* _Job_:
When you reach the records, transcribe all of them exactly.

* _Dataset records_:

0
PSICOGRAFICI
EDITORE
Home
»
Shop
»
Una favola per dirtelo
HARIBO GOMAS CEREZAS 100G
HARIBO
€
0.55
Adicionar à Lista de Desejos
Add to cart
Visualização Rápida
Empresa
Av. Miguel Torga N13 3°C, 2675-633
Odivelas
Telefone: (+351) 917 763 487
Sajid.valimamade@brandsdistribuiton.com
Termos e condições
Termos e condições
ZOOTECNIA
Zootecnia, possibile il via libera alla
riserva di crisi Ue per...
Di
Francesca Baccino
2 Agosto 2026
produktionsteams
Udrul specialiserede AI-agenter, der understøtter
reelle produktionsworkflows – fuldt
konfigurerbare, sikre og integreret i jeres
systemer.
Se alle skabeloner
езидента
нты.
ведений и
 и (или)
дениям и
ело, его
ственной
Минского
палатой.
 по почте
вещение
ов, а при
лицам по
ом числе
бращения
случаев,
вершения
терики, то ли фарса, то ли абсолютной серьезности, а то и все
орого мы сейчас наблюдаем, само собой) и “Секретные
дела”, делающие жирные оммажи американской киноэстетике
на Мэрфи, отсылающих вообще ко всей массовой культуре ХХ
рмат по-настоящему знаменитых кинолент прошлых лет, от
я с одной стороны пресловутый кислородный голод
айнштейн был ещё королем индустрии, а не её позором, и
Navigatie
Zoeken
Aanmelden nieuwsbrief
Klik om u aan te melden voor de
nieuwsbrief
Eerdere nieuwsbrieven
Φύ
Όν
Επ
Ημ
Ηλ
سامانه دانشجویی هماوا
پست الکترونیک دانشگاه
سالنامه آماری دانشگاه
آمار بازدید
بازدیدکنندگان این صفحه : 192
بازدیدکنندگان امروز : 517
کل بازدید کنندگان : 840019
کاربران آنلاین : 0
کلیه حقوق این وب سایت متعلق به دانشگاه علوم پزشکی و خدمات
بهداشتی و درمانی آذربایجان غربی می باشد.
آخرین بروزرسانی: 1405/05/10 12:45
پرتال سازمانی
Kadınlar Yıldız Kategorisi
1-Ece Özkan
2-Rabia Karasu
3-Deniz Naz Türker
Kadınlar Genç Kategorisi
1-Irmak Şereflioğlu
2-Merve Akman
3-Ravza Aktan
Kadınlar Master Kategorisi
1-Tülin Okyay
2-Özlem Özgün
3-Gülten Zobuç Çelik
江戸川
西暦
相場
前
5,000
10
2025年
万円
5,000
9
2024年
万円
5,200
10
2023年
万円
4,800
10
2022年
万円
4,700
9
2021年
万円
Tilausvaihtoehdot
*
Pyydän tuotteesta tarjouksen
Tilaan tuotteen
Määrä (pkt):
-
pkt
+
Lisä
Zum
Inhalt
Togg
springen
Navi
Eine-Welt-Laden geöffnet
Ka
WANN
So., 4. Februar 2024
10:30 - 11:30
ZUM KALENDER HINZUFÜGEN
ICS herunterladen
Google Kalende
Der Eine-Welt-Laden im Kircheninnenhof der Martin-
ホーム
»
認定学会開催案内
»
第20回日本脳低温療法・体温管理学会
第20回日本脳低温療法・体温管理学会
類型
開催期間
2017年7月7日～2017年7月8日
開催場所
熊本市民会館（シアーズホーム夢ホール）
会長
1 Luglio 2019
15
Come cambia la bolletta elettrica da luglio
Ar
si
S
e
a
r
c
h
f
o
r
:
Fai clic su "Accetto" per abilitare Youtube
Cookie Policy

* _Result_:
0
PSICOGRAFICI
EDITORE
Home
»
Shop
»
Una favola per dirtelo
HARIBO GOMAS CEREZAS 100G
HARIBO
€
0.55
Adicionar à Lista de Desejos
Add to cart
Visualização Rápida
Empresa
Av. Miguel Torga N13 3°C, 2675-633
Odivelas
Telefone: (+351) 917 763 487
Sajid.valimamade@brandsdistribuiton.com
Termos e condições
Termos e condições
ZOOTECNIA
Zootecnia, possibile il via libera alla
riserva di crisi Ue per...
Di
Francesca Baccino
2 Agosto 2026
produktionsteams
Udrul specialiserede AI-agenter, der understøtter
reelle produktionsworkflows – fuldt
konfigurerbare, sikre og integreret i jeres
systemer.
Se alle skabeloner
езидента
нты.
ведений и
 и (или)
дениям и
ело, его
ственной
Минского
палатой.
 по почте
вещение
ов, а при
лицам по
ом числе
бращения
случаев,
вершения
терики, то ли фарса, то ли абсолютной серьезности, а то и все
орого мы сейчас наблюдаем, само собой) и “Секретные
дела”, делающие жирные оммажи американской киноэстетике
на Мэрфи, отсылающих вообще ко всей массовой культуре ХХ
рмат по-настоящему знаменитых кинолент прошлых лет, от
я с одной стороны пресловутый кислородный голод
айнштейн был ещё королем индустрии, а не её позором, и
Navigatie
Zoeken
Aanmelden nieuwsbrief
Klik om u aan te melden voor de
nieuwsbrief
Eerdere nieuwsbrieven
Φύ
Όν
Επ
Ημ
Ηλ
سامانه دانشجویی هماوا
پست الکترونیک دانشگاه
سالنامه آماری دانشگاه
آمار بازدید
بازدیدکنندگان این صفحه : 192
بازدیدکنندگان امروز : 517
کل بازدید کنندگان : 840019
کاربران آنلاین : 0
کلیه حقوق این وب سایت متعلق به دانشگاه علوم پزشکی و خدمات
بهداشتی و درمانی آذربایجان غربی می باشد.
آخرین بروزرسانی: 1405/05/10 12:45
پرتال سازمانی
Kadınlar Yıldız Kategorisi
1-Ece Özkan
2-Rabia Karasu
3-Deniz Naz Türker
Kadınlar Genç Kategorisi
1-Irmak Şereflioğlu
2-Merve Akman
3-Ravza Aktan
Kadınlar Master Kategorisi
1-Tülin Okyay
2-Özlem Özgün
3-Gülten Zobuç Çelik
江戸川
西暦
相場
前
5,000
10
2025年
万円
5,000
9
2024年
万円
5,200
10
2023年
万円
4,800
10
2022年
万円
4,700
9
2021年
万円
Tilausvaihtoehdot
*
Pyydän tuotteesta tarjouksen
Tilaan tuotteen
Määrä (pkt):
-
pkt
+
Lisä
Zum
Inhalt
Togg
springen
Navi
Eine-Welt-Laden geöffnet
Ka
WANN
So., 4. Februar 2024
10:30 - 11:30
ZUM KALENDER HINZUFÜGEN
ICS herunterladen
Google Kalende
Der Eine-Welt-Laden im Kircheninnenhof der Martin-
ホーム
»
認定学会開催案内
»
第20回日本脳低温療法・体温管理学会
第20回日本脳低温療法・体温管理学会
類型
開催期間
2017年7月7日～2017年7月8日
開催場所
熊本市民会館（シアーズホーム夢ホール）
会長
1 Luglio 2019
15
Come cambia la bolletta elettrica da luglio
Ar
si
S
e
a
r
c
h
f
o
r
:
Fai clic su "Accetto" per abilitare Youtube
Cookie Policy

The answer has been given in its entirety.